O que significa que o impacto económico das alterações climáticas será sempre muito superior àquele que é possível estimar apenas pelas perdas materiais e humanas registadas. Recorde-se que, já em 2018, a Comissão Mundial sobre a Economia e o Clima (CMEC) da ONU apresentou um relatório em que estimava que em 2017 as alterações climáticas tivessem custado à economia qualquer coisa como 320 mil milhões de dólares – não houve relatórios posteriores a esse, pelo que este é o número global mais recente que podemos referir.
Na ocasião, o mesmo relatório referia que se fossem tomadas as medidas certas em prol da sustentabilidade ambiental, os ganhos poderiam superar os 26 biliões de dólares até 2030, o ano em que se espera conseguir travar o aquecimento global em “apenas” dois graus Celsius – mas sabemos, pela COP 27, que mesmo assim vai ser difícil inverter a tendência de destruição do planeta. Junte-se a isto as previsões que apontavam, então, para 140 milhões de migrantes devido a alterações climáticas até 2050, e talvez o alerta comece a soar mais alto.
Segundo a Christian Aid, citando dados da AON, 2021 terá sido o sexto ano em que desastres naturais custaram mais de 100 mil milhões de dólares. Todos esses anos foram posteriores a 2011, o que revela a aceleração significativa da intensidade e da gravidade dos eventos.
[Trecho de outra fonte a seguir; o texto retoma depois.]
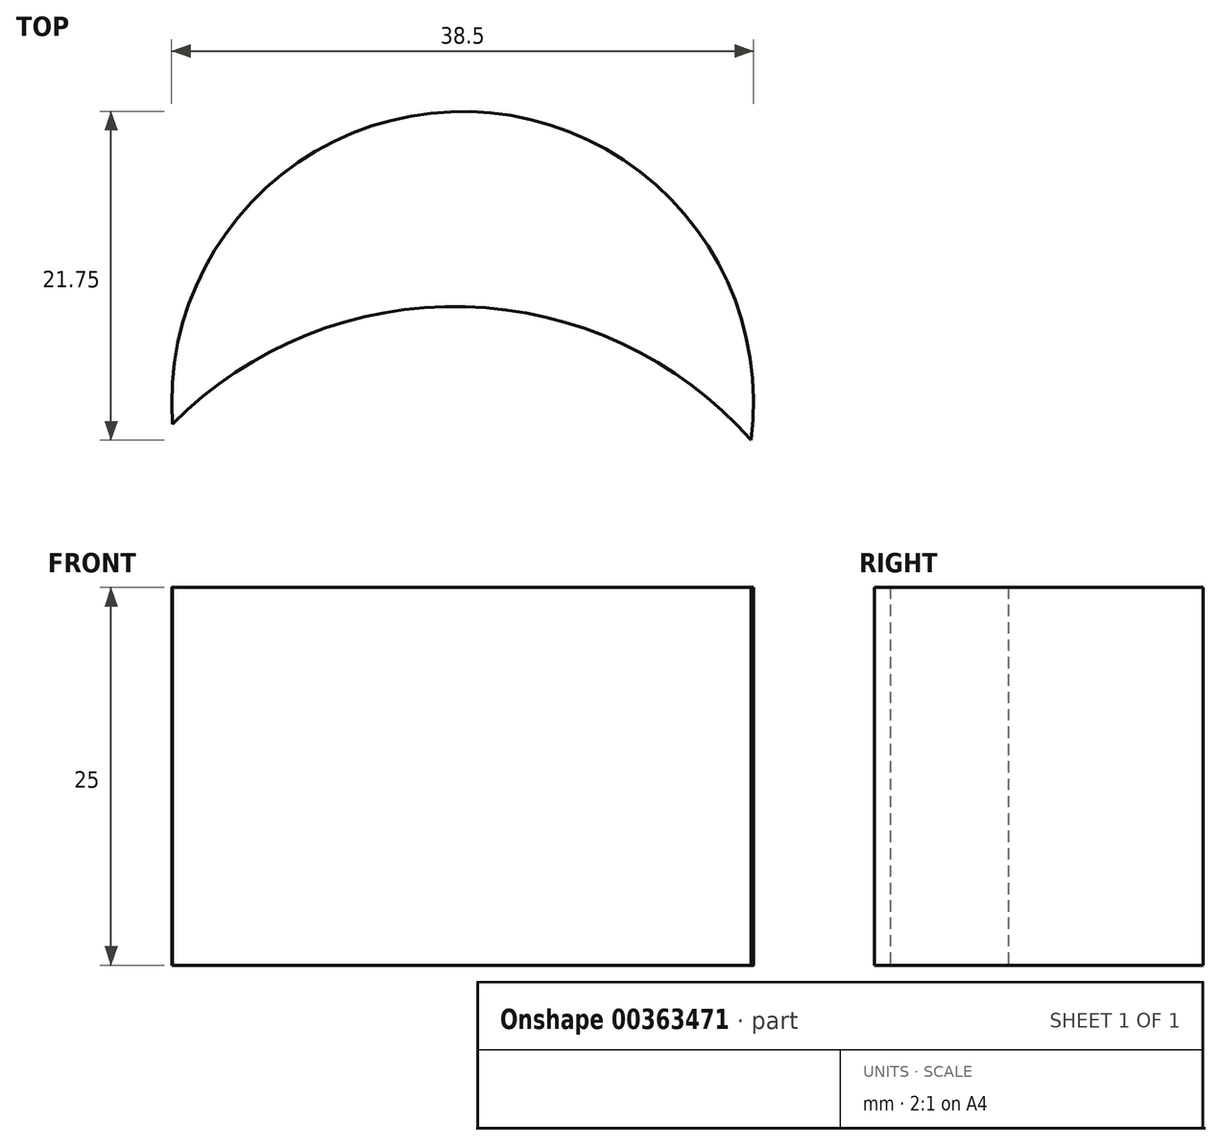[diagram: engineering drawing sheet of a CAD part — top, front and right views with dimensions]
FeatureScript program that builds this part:
annotation { "Feature Type Name" : "Feature", "Feature Type Description" : "" }
export const myFeature = defineFeature(function(context is Context, id is Id, definition is map)
    precondition{}
    {
        {
            var Q0;
            Q0=qCreatedBy(makeId("Top.planeOp"),FACE);
            var sketch = newSketch(context, id + "F0", { "sketchPlane" : qUnion([Q0])});
            skLineSegment(sketch, "E0", {"start": v(42.8, 55.87) * mm, "end": v(15.63, 55.87) * mm});
            skLineSegment(sketch, "E1", {"start": v(15.63, 55.87) * mm, "end": v(15.63, 21.62) * mm});
            skFitSpline(sketch, "E2", {"points": [v(53.37, -13.17) * mm, v(42.05, 30.73) * mm, v(24.39, 0) * mm, v(17.54, -7.23) * mm, v(-9.25, -11.18) * mm, v(-36.55, -37.18) * mm, v(-16.88, 21.62) * mm, v(15.63, 21.62) * mm], "startDerivative": vector(-49.45, 424.92) * mm, "endDerivative": vector(313.27, -121.77) * mm});
            skLineSegment(sketch, "E3", {"start": v(42.8, 55.87) * mm, "end": v(53.37, -13.17) * mm});
            skSolve(sketch);
        }
        {
            var Q0;
            Q0=qCreatedBy(makeId("Top.planeOp"),FACE);
            var sketch = newSketch(context, id + "F1", { "sketchPlane" : qUnion([Q0])});
            skCircle(sketch, "E4", {"center": v(-41.02, 68.2) * mm, "radius": 26.21 * mm});
            skCircle(sketch, "E5", {"center": v(-40.48, 88.06) * mm, "radius": 4.81 * mm});
            skCircle(sketch, "E6", {"center": v(-40.48, 88.06) * mm, "radius": 19.25 * mm});
            skCircle(sketch, "E7", {"center": v(-25.7, 0) * mm, "radius": 61.76 * mm});
            skSolve(sketch);
        }
        {
            var Q0;
            Q0 = qSketchRegion(id + "F1", true);
            var sketch = newSketch(context, id + "F2", { "sketchPlane" : qUnion([Q0])});
            skSolve(sketch);
        }
        {
            var Q0;
            {var subQ0=sQuery(id+"F1.wireOp",EDGE,"E6");var subQ1=sQuery(id+"F1.wireOp",EDGE,"E4");var subQ2=makeQuery(id+"F1.imprint","INTERSECT",VERTEX,{"disambiguationData":[OD(0.0)],"derivedFrom":[subQ1,subQ0]});Q0=makeQuery(id+"F2.imprint","IMPRINT",FACE,{"disambiguationData":[TD([[makeQuery(id+"F2.imprint","IMPRINT",EDGE,{"derivedFrom":makeQuery(id+"F1.imprint","IMPRINT",EDGE,{"disambiguationData":[TD([[subQ2,1.0]])],"derivedFrom":subQ1})}),-1.0]])]});}
            var Q1;
            {var subQ0=sQuery(id+"F1.wireOp",EDGE,"E7");var subQ1=sQuery(id+"F1.wireOp",EDGE,"E4");var subQ2=makeQuery(id+"F1.imprint","INTERSECT",VERTEX,{"disambiguationData":[OD(0.0)],"derivedFrom":[subQ1,subQ0]});Q1=makeQuery(id+"F2.imprint","IMPRINT",FACE,{"disambiguationData":[TD([[makeQuery(id+"F2.imprint","IMPRINT",EDGE,{"derivedFrom":makeQuery(id+"F1.imprint","IMPRINT",EDGE,{"disambiguationData":[TD([[subQ2,-1.0]])],"derivedFrom":subQ1})}),-1.0]])]});}
            var Q2;
            Q2=makeQuery(id+"F2.imprint","IMPRINT",FACE,{"disambiguationData":[TD([[makeQuery(id+"F2.imprint","IMPRINT",EDGE,{"derivedFrom":makeQuery(id+"F1.imprint","IMPRINT",EDGE,{"derivedFrom":sQuery(id+"F1.wireOp",EDGE,"E5")})}),-1.0]])]});
            extrude(context, id + "F3", {"entities" : qUnion([Q0, Q1, Q2]), "depth" : 25 * mm});
        }
        {
            var Q0;
            {var subQ0=sQuery(id+"F0.wireOp",EDGE,"E0");Q0=makeQuery(id+"F0.imprint","IMPRINT",FACE,{"disambiguationData":[TD([[makeQuery(id+"F0.imprint","IMPRINT",EDGE,{"derivedFrom":subQ0}),1.0]])]});}
            extrude(context, id + "F4", {"entities" : qUnion([Q0]), "operationType" : NewBodyOperationType.REMOVE, "endBound" : BoundingType.THROUGH_ALL, "depth" : 25 * mm});
        }
        {
            var Q0;
            Q0 = qSketchRegion(id + "F1", true);
            var sketch = newSketch(context, id + "F5", { "sketchPlane" : qUnion([Q0])});
            skEllipse(sketch, "E8", {"center": v(-53.44, 37.31) * mm, "majorRadius": 11.32 * mm, "minorRadius": 17.85 * mm, "majorAxis": v(-0.8, 0.6)});
            skSolve(sketch);
        }
        {
            var Q0;
            Q0 = qSketchRegion(id + "F5", true);
            var Q1;
            Q1=sQuery(id+"F5.wireOp",EDGE,"E8");
            extrude(context, id + "F6", {"entities" : qUnion([Q0]), "bodyType" : ToolBodyType.SURFACE, "operationType" : NewBodyOperationType.ADD, "surfaceEntities" : qUnion([Q1]), "oppositeDirection" : true, "depth" : 50 * mm});
        }
    });
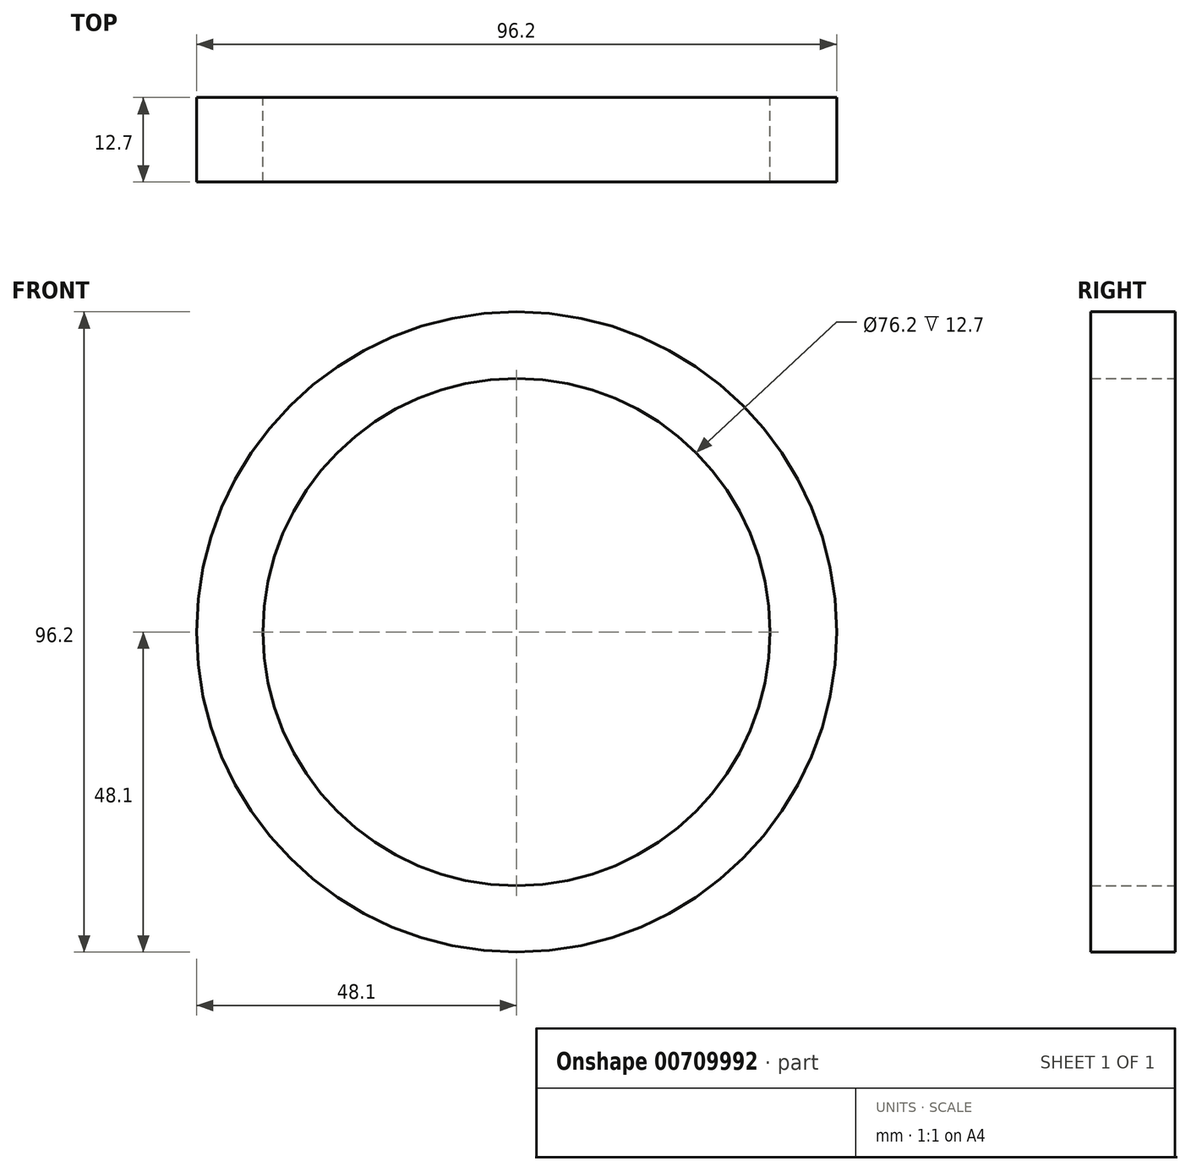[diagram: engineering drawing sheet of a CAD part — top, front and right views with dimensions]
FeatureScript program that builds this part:
annotation { "Feature Type Name" : "Feature", "Feature Type Description" : "" }
export const myFeature = defineFeature(function(context is Context, id is Id, definition is map)
    precondition{}
    {
        {
            var Q0;
            Q0=qCreatedBy(makeId("Front.planeOp"),FACE);
            var sketch = newSketch(context, id + "F0", { "sketchPlane" : qUnion([Q0])});
            skCircle(sketch, "E0", {"center": v(0, 0) * mm, "radius": 48.1 * mm});
            skCircle(sketch, "E1", {"center": v(0, 0) * mm, "radius": 38.1 * mm});
            skLineSegment(sketch, "E2", {"start": v(48.1, -55.23) * mm, "end": v(48.1, -55.23) * mm});
            skSolve(sketch);
        }
        {
            var Q0;
            Q0 = qSketchRegion(id + "F0", true);
            extrude(context, id + "F1", {"entities" : qUnion([Q0]), "depth" : 12.7 * mm, "offsetDistance" : 25.4 * mm});
        }
    });
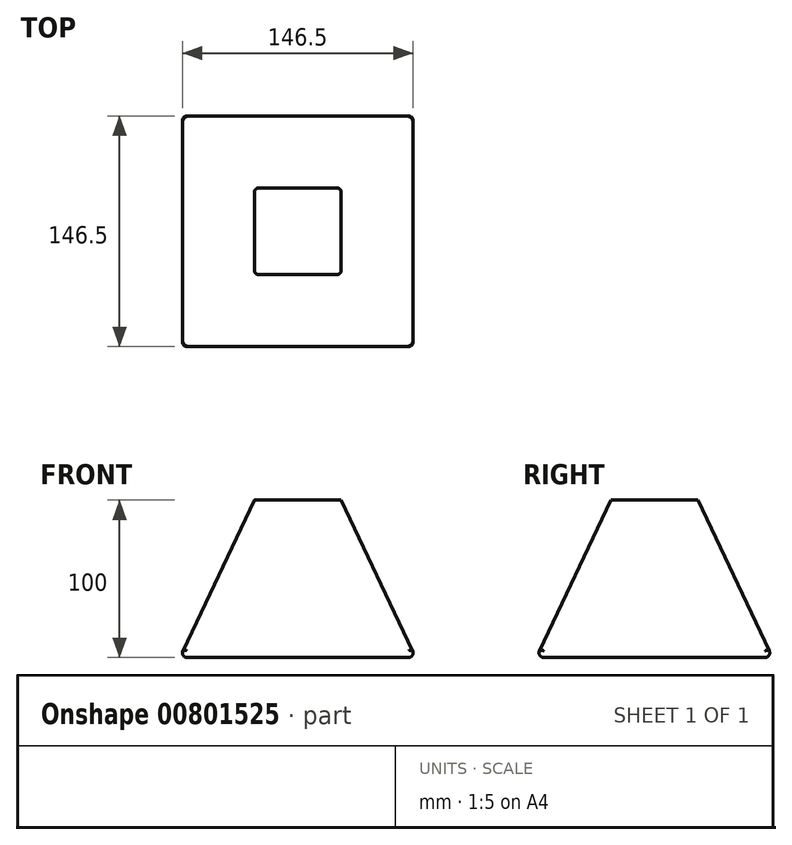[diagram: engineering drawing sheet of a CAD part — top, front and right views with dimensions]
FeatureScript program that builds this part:
annotation { "Feature Type Name" : "Feature", "Feature Type Description" : "" }
export const myFeature = defineFeature(function(context is Context, id is Id, definition is map)
    precondition{}
    {
        {
            var Q0;
            Q0=qCreatedBy(makeId("Top.planeOp"),FACE);
            var sketch = newSketch(context, id + "F0", { "sketchPlane" : qUnion([Q0])});
            skLineSegment(sketch, "E0.bottom", {"start": v(75, -75) * mm, "end": v(-75, -75) * mm});
            skLineSegment(sketch, "E0.top", {"start": v(75, 75) * mm, "end": v(-75, 75) * mm});
            skLineSegment(sketch, "E0.left", {"start": v(75, -75) * mm, "end": v(75, 75) * mm});
            skLineSegment(sketch, "E0.right", {"start": v(-75, -75) * mm, "end": v(-75, 75) * mm});
            skPoint(sketch, "E0.middle", {"position": v(0, 0) * mm});
            skSolve(sketch);
        }
        {
            var Q0;
            Q0=makeQuery(id+"F0.imprint","IMPRINT",FACE,{"disambiguationData":[TD([[makeQuery(id+"F0.imprint","IMPRINT",EDGE,{"derivedFrom":sQuery(id+"F0.wireOp",EDGE,"E0.bottom")}),-1.0]])]});
            cPlane(context, id + "F1", {"entities" : qUnion([Q0]), "cplaneType" : CPlaneType.OFFSET, "offset" : 100 * mm, "width" : 152.4 * mm, "height" : 152.4 * mm});
        }
        {
            var Q0;
            Q0=qCreatedBy(id+"F1.planeOp",FACE);
            var sketch = newSketch(context, id + "F2", { "sketchPlane" : qUnion([Q0])});
            skLineSegment(sketch, "E1.bottom", {"start": v(0, 0) * mm, "end": v(0, 0) * mm});
            skLineSegment(sketch, "E1.top", {"start": v(0, 0) * mm, "end": v(0, 0) * mm});
            skLineSegment(sketch, "E1.left", {"start": v(0, 0) * mm, "end": v(0, 0) * mm});
            skLineSegment(sketch, "E1.right", {"start": v(0, 0) * mm, "end": v(0, 0) * mm});
            skPoint(sketch, "E1.middle", {"position": v(0, 0) * mm});
            skLineSegment(sketch, "E2.bottom", {"start": v(27.5, -27.5) * mm, "end": v(-27.5, -27.5) * mm});
            skLineSegment(sketch, "E2.top", {"start": v(27.5, 27.5) * mm, "end": v(-27.5, 27.5) * mm});
            skLineSegment(sketch, "E2.left", {"start": v(27.5, -27.5) * mm, "end": v(27.5, 27.5) * mm});
            skLineSegment(sketch, "E2.right", {"start": v(-27.5, -27.5) * mm, "end": v(-27.5, 27.5) * mm});
            skSolve(sketch);
        }
        {
            var Q0;
            Q0 = qSketchRegion(id + "F2", true);
            var Q1;
            Q1 = qSketchRegion(id + "F0", true);
            loft(context, id + "F3", {"sheetProfilesArray" : [{ "sheetProfileEntities" : qUnion([Q0]) }, { "sheetProfileEntities" : qUnion([Q1]) }]});
        }
        {
            var Q0;
            Q0=makeQuery(id+"F3.opLoft","CAP_FACE",FACE,{"disambiguationData":[OSD([makeQuery(id+"F0.imprint","IMPRINT",FACE,{"disambiguationData":[TD([[makeQuery(id+"F0.imprint","IMPRINT",EDGE,{"derivedFrom":sQuery(id+"F0.wireOp",EDGE,"E0.bottom")}),-1.0]])]})])],"isStart":true});
            var sketch = newSketch(context, id + "F4", { "sketchPlane" : qUnion([Q0])});
            skLineSegment(sketch, "E3.bottom", {"start": v(-10, 75) * mm, "end": v(10, 75) * mm});
            skLineSegment(sketch, "E3.top", {"start": v(-10, 0) * mm, "end": v(10, 0) * mm});
            skLineSegment(sketch, "E3.left", {"start": v(10, 75) * mm, "end": v(10, 0) * mm});
            skLineSegment(sketch, "E3.right", {"start": v(-10, 75) * mm, "end": v(-10, 0) * mm});
            skSolve(sketch);
        }
        {
            var Q0;
            Q0=makeQuery(id+"FRhxWNlymH17jAR_1.boolean.opBoolean","MERGE",FACE,{"derivedFrom":[makeQuery(id+"F3.opLoft","CAP_FACE",FACE,{"disambiguationData":[OSD([makeQuery(id+"F2.imprint","IMPRINT",FACE,{"disambiguationData":[TD([[makeQuery(id+"F2.imprint","IMPRINT",EDGE,{"derivedFrom":sQuery(id+"F2.wireOp",EDGE,"E2.bottom")}),-1.0]])]})])],"isStart":true}),makeQuery(id+"FRhxWNlymH17jAR_1.opExtrude","CAP_FACE",FACE,{"disambiguationData":[OSD([sQuery(id+"F4.wireOp",EDGE,"E3.bottom"),sQuery(id+"F4.wireOp",EDGE,"E3.top"),sQuery(id+"F4.wireOp",EDGE,"E3.left"),sQuery(id+"F4.wireOp",EDGE,"E3.right")])],"isStart":false})]});
            var sketch = newSketch(context, id + "F5", { "sketchPlane" : qUnion([Q0])});
            skSolve(sketch);
        }
        {
            var Q0;
            Q0=makeQuery(id+"F3.opLoft","SWEPT_EDGE",EDGE,{"disambiguationData":[OSD([sQuery(id+"F0.wireOp",EDGE,"E0.bottom"),sQuery(id+"F0.wireOp",EDGE,"E0.left"),sQuery(id+"F2.wireOp",EDGE,"E2.bottom"),sQuery(id+"F2.wireOp",EDGE,"E2.left")])]});
            var Q1;
            Q1=makeQuery(id+"F3.opLoft","SWEPT_EDGE",EDGE,{"disambiguationData":[OSD([sQuery(id+"F0.wireOp",EDGE,"E0.top"),sQuery(id+"F0.wireOp",EDGE,"E0.left"),sQuery(id+"F2.wireOp",EDGE,"E2.top"),sQuery(id+"F2.wireOp",EDGE,"E2.left")])]});
            var Q2;
            Q2=makeQuery(id+"F3.opLoft","SWEPT_EDGE",EDGE,{"disambiguationData":[OSD([sQuery(id+"F0.wireOp",EDGE,"E0.bottom"),sQuery(id+"F0.wireOp",EDGE,"E0.right"),sQuery(id+"F2.wireOp",EDGE,"E2.bottom"),sQuery(id+"F2.wireOp",EDGE,"E2.right")])]});
            var Q3;
            Q3=makeQuery(id+"F3.opLoft","SWEPT_EDGE",EDGE,{"disambiguationData":[OSD([sQuery(id+"F0.wireOp",EDGE,"E0.top"),sQuery(id+"F0.wireOp",EDGE,"E0.right"),sQuery(id+"F2.wireOp",EDGE,"E2.top"),sQuery(id+"F2.wireOp",EDGE,"E2.right")])]});
            var Q4;
            Q4=makeQuery(id+"F3.opLoft","MID_CAP_EDGE",EDGE,{"disambiguationData":[OSD([sQuery(id+"F0.wireOp",EDGE,"E0.bottom"),sQuery(id+"F0.wireOp",EDGE,"E0.top"),sQuery(id+"F0.wireOp",EDGE,"E0.right")])],"capPos":1.0});
            var Q5;
            Q5=makeQuery(id+"F3.opLoft","MID_CAP_EDGE",EDGE,{"disambiguationData":[OSD([sQuery(id+"F0.wireOp",EDGE,"E0.bottom"),sQuery(id+"F0.wireOp",EDGE,"E0.left"),sQuery(id+"F0.wireOp",EDGE,"E0.right")])],"capPos":1.0});
            var Q6;
            Q6=makeQuery(id+"F3.opLoft","MID_CAP_EDGE",EDGE,{"disambiguationData":[OSD([sQuery(id+"F0.wireOp",EDGE,"E0.bottom"),sQuery(id+"F0.wireOp",EDGE,"E0.top"),sQuery(id+"F0.wireOp",EDGE,"E0.left")])],"capPos":1.0});
            var Q7;
            Q7=makeQuery(id+"F3.opLoft","MID_CAP_EDGE",EDGE,{"disambiguationData":[OSD([sQuery(id+"F0.wireOp",EDGE,"E0.top"),sQuery(id+"F0.wireOp",EDGE,"E0.left"),sQuery(id+"F0.wireOp",EDGE,"E0.right")])],"capPos":1.0});
            fillet(context, id + "F6", {"entities" : qUnion([Q0, Q1, Q2, Q3, Q4, Q5, Q6, Q7]), "radius" : 3 * mm, "tangentPropagation" : true, "allowEdgeOverflow" : false});
        }
    });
Os autores do tal relatório da AON estimaram os danos com base nas perdas seguradas, o que significa que os custos reais desses desastres serão, possivelmente, ainda maiores. Os cálculos mostram, geralmente, valores mais elevados nos países mais ricos devido à avaliação de propriedades e seguros mais altos, enquanto alguns dos eventos climáticos mais mortais atingem regiões mais pobres que pouco contribuem para o aquecimento global – é só pensar no impacto ambiental que tem, por exemplo, a vida numa cidade como Nova Iorque em comparação com a vida numa aldeia do norte de Moçambique. A violência dos desastres ambientais tem sido inversamente proporcional ao contributo das regiões para as próprias alterações climáticas, o que seria motivo suficiente para nos fazer repensar a organização mundial.
No entanto, a distância que afasta os que mais impactam o planeta daqueles que mais sofrem com esse impacto não facilita no entendimento da urgência, referem muitas vezes os especialistas.
Numa altura em que as empresas começam – finalmente – a olhar para os critérios ambientais, sociais e de governance (ESG na sigla em inglês) como algo a seguir sob pena de perderem investidores, clientes e mesmo consumidores, cada vez mais conscientes, estes eventos climáticos que obrigam a sucessivos decretos de Estados de Calamidade ou Emergência em redor do mundo, podem ser bons lembretes do que ainda está por fazer.